Service pros needed now more than ever
By Marcelle Dibrell
181 days have passed since the United States recorded its first case of a confirmed Covid-19 patient at press time. The world has 15.3 million confirmed cases of Covid-19 and 624,000 total deaths. The U.S. has reached 4.04 million confirmed cases, and a total death toll of 145,000 attributed to the disease.
On July 22, the U.S. was finding 64,534 new cases a day and losing 1,082 people per day. The number of new cases has grown steeply, and reached its record high on July 16, when the country found 77,255 new cases.
New York state continues to lead the country in both total cases and deaths: 412,889 and 32,218 respectively. But in California, infections have piled up at an alarming rate, where the state is finding 10,171 new cases per day. On July 21, California had nearly caught up with New York’s total cases at 410,366 but not total deaths – 7,883. Texas and Florida are close behind.
There is some hope on the horizon: biotech companies Pfizer and BioNTech announced they will supply the federal government with 100 million doses of coronavirus vaccine under a $1.95 billion dollar deal, provided it is successfully developed and approved. It would be available to Americans at no cost.
This is welcome news as the current number of U.S. hospitalizations has again reached mid-April’s peak number of 59,316.
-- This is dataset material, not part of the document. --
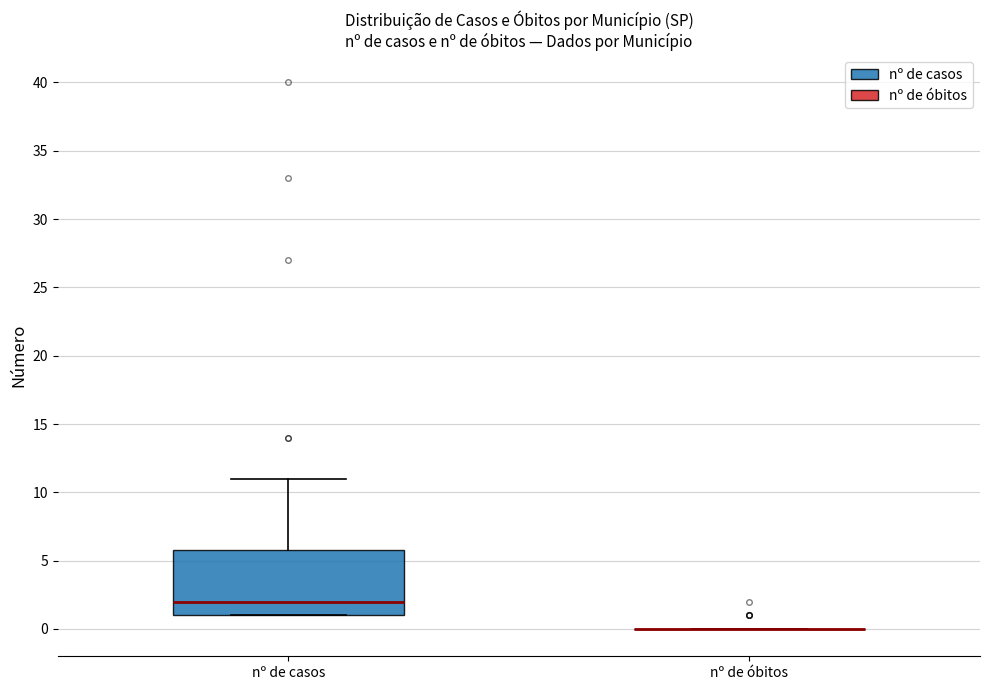

Reading left to right, transcribe this box plot: for each box, give where its median line is, the range the box spans, and where its two whiskers end, as read against the y-axis. The values are not printed on the chart, so give them approximately, as read against the axis.

nº de casos: median 2, box 1 to 6, whiskers 1 to 11
nº de óbitos: box collapsed to a line at 0, whiskers 0 to 0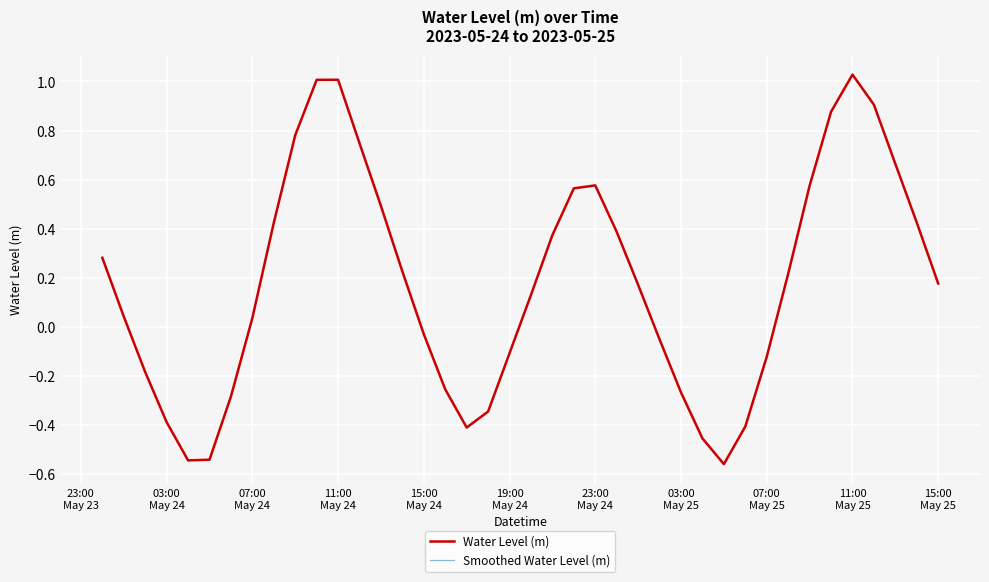

True or false: Smoothed Water Level (m) and Water Level (m) intersect in this chart.

False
Covid-19 continues to impact the U.S. economy but according to the July 17, 2020, report from the US Bureau of Labor Statistics the national unemployment rate declined over the month of June to 11.1 percent, which is still 7.4 points higher than June 2019.
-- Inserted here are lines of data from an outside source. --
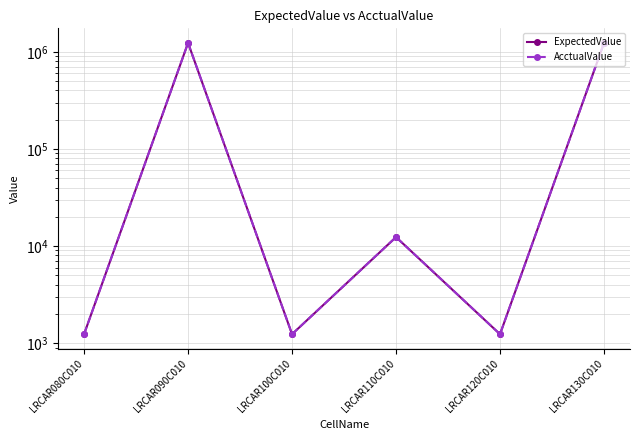

True or false: AcctualValue has a value of 1234.2 at LRCAR120C010.

True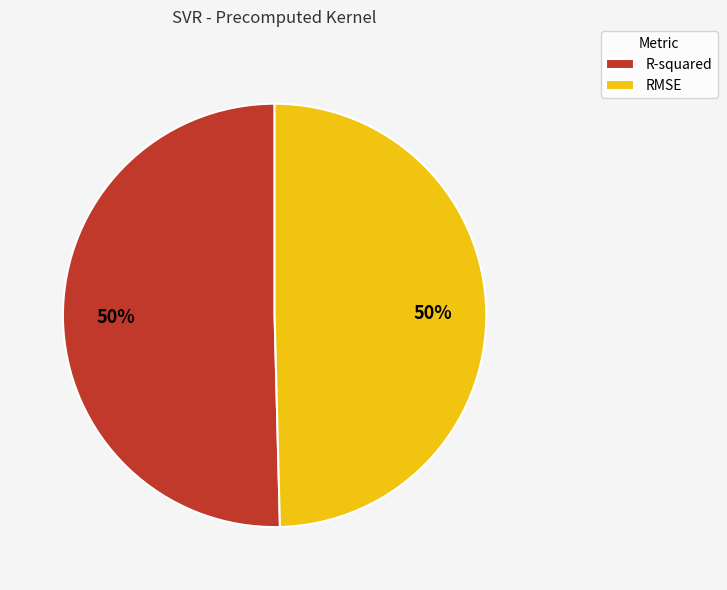

Do RMSE and R-squared together represent more than half of the pie?

Yes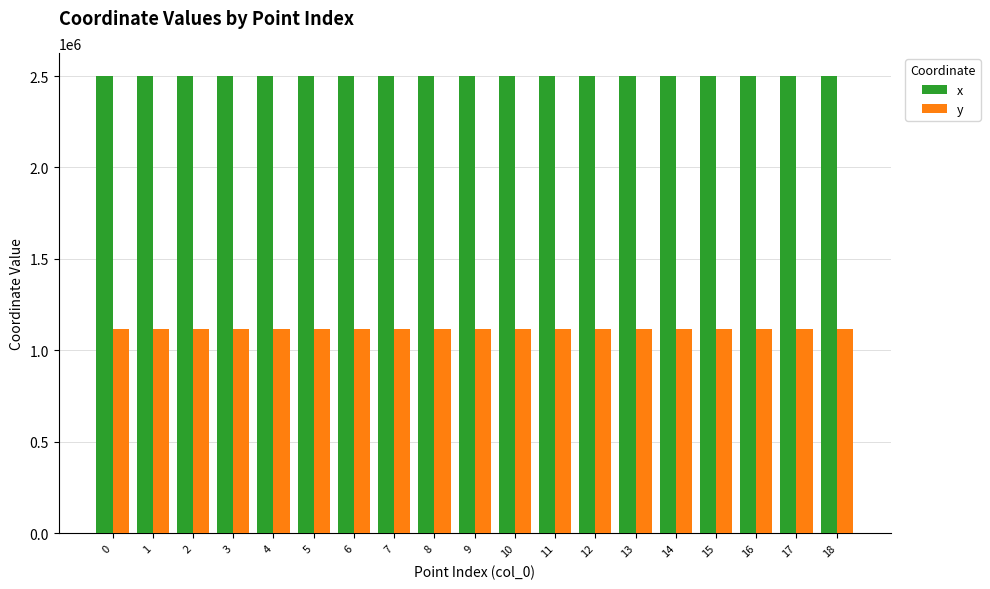

How many data points in y are less than 1117650?

9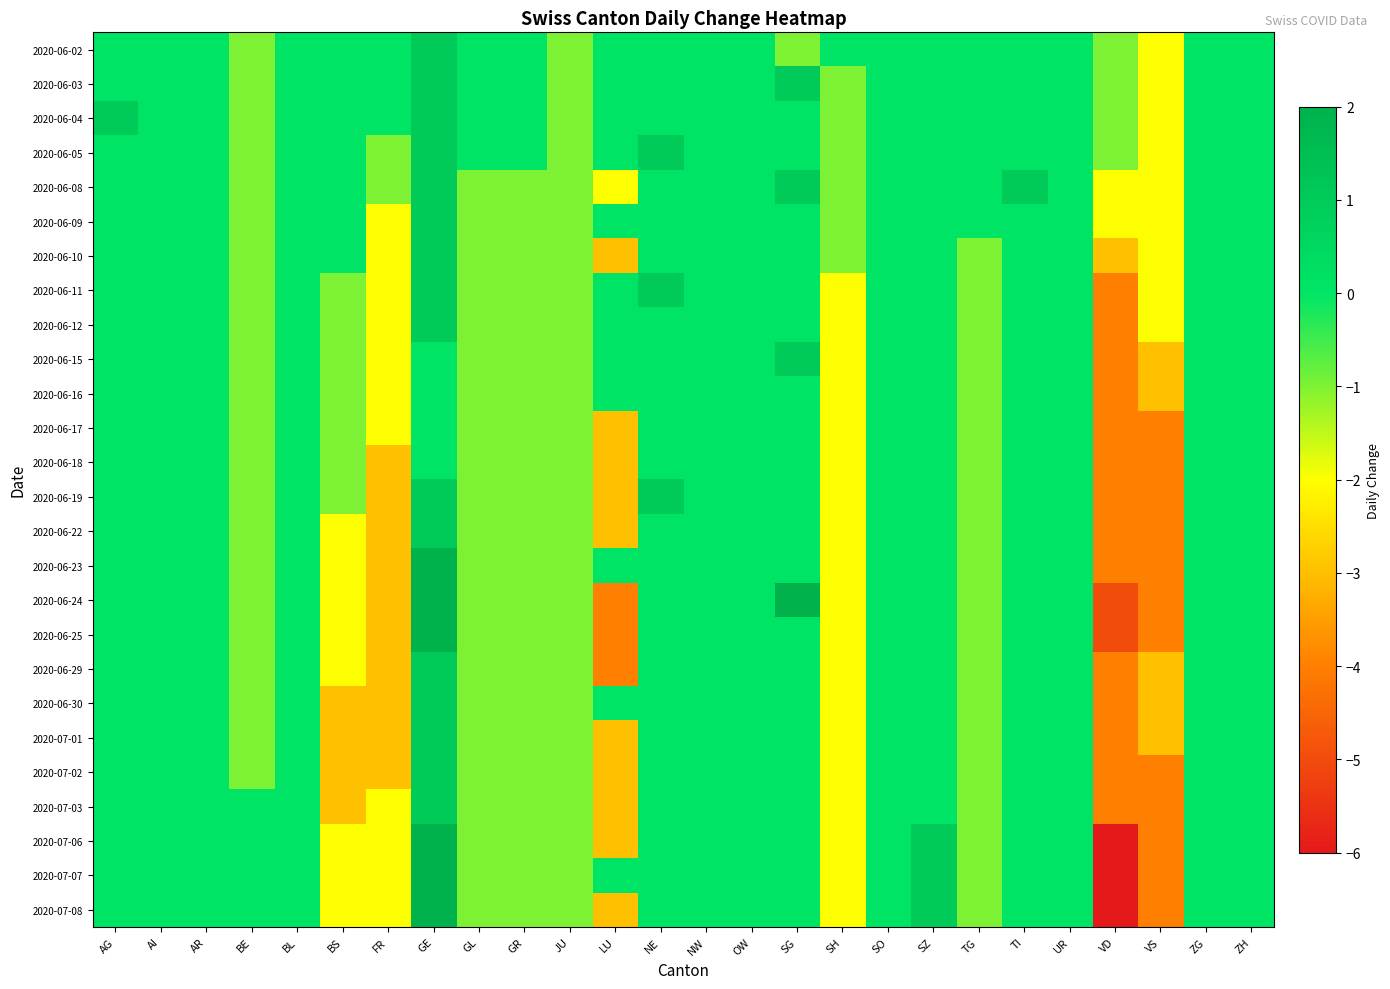

At how many categories does at least one series exceed -5?

26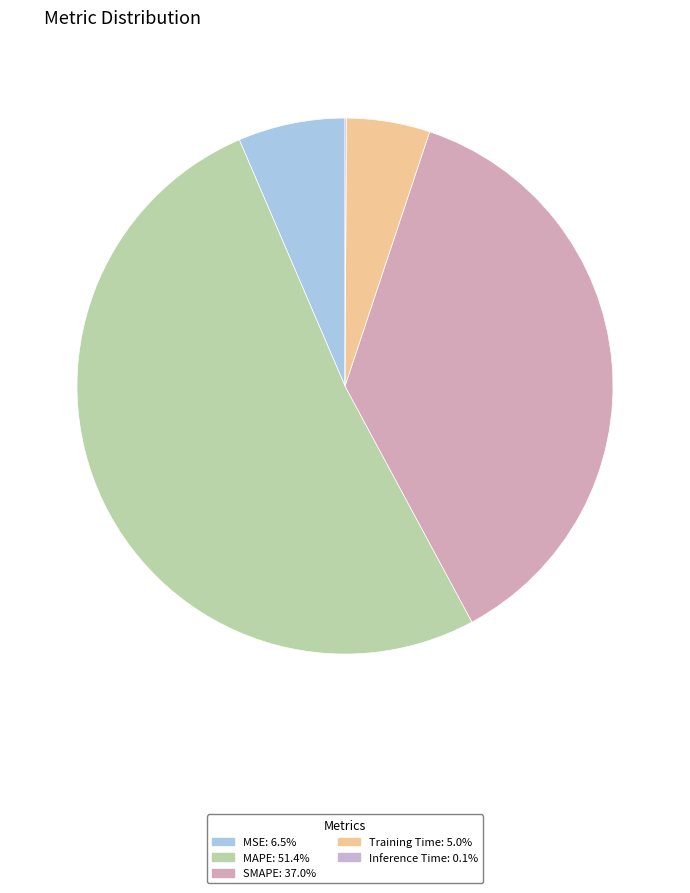

Which slice is the smallest?

Inference Time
4.8 million people returned to work in June and Marketplace.org says 30 percent of those job gains were from bars and restaurants. Those industries are once again in trouble because of the steep rise in Covid cases. At the end of June, for example, Texas Governor GregAbbot issued an executive order shuttering those businesses again. Restaurants have to operate at half capacity. Bars have to shut down completely.
With so manyAmericans unemployed, it is difficult to fathom that any industry could thrive, but the pool and spa industry has never been so hard at work.
Just about every major news source has reported there has been an exceptionally high demand for personal swimming pools this spring and summer.
Alan Smith, a builder of high-end pools in Orange, California, reported that his crew is as busy as ever.
“We’re getting 15 to 20 leads a day for remodels,” Smith said.
Google trends show that the search term “swimming pool” reached 100 percent in late May and early June. According to Google, interest in pools always peaks around this time of year, but this is the highest it has ever been.
Aboveground pools are sold out across the country. Laci Carnes, a spokesperson for Royal Swimming Pools, a large distributor of aboveground pools, said that demand is up fourfold over last year.
However, due to forced closures in March, current social distancing requirements and supply problems, manufacturers cannot keep up with demand.
Those who can’t afford or simply can’t find a real pool are buying kiddie-pools. The July 20 issue of the Washington Post featured an article on kiddie pools entitled “The inflatable pool is the official symbol of America’s lost summer.”
“It’s 2020: Take a nice cold dip in all of your abandoned dreams,” the article states.
Meanwhile, in attempts to care for their own new pools, some inexperienced pool owners have found themselves victims of chemical accidents when they mixed incompatible chemicals. Incidents such as these should provide a compelling case for professional pool care. (See accompanying story on page 5).
Covid cases are on the rise, America’s economy continues to suffer, and the pool industry is experiencing an unanticipated boost in business. Service Industry News has therefore decided to continue coronavirus coverage, with additional items of interest to pool and spa professionals.
Once again, a huge thanks to all you service guys and gals out there ensuring the country doesn’t also succumb to deadly waterborne diseases and drownings.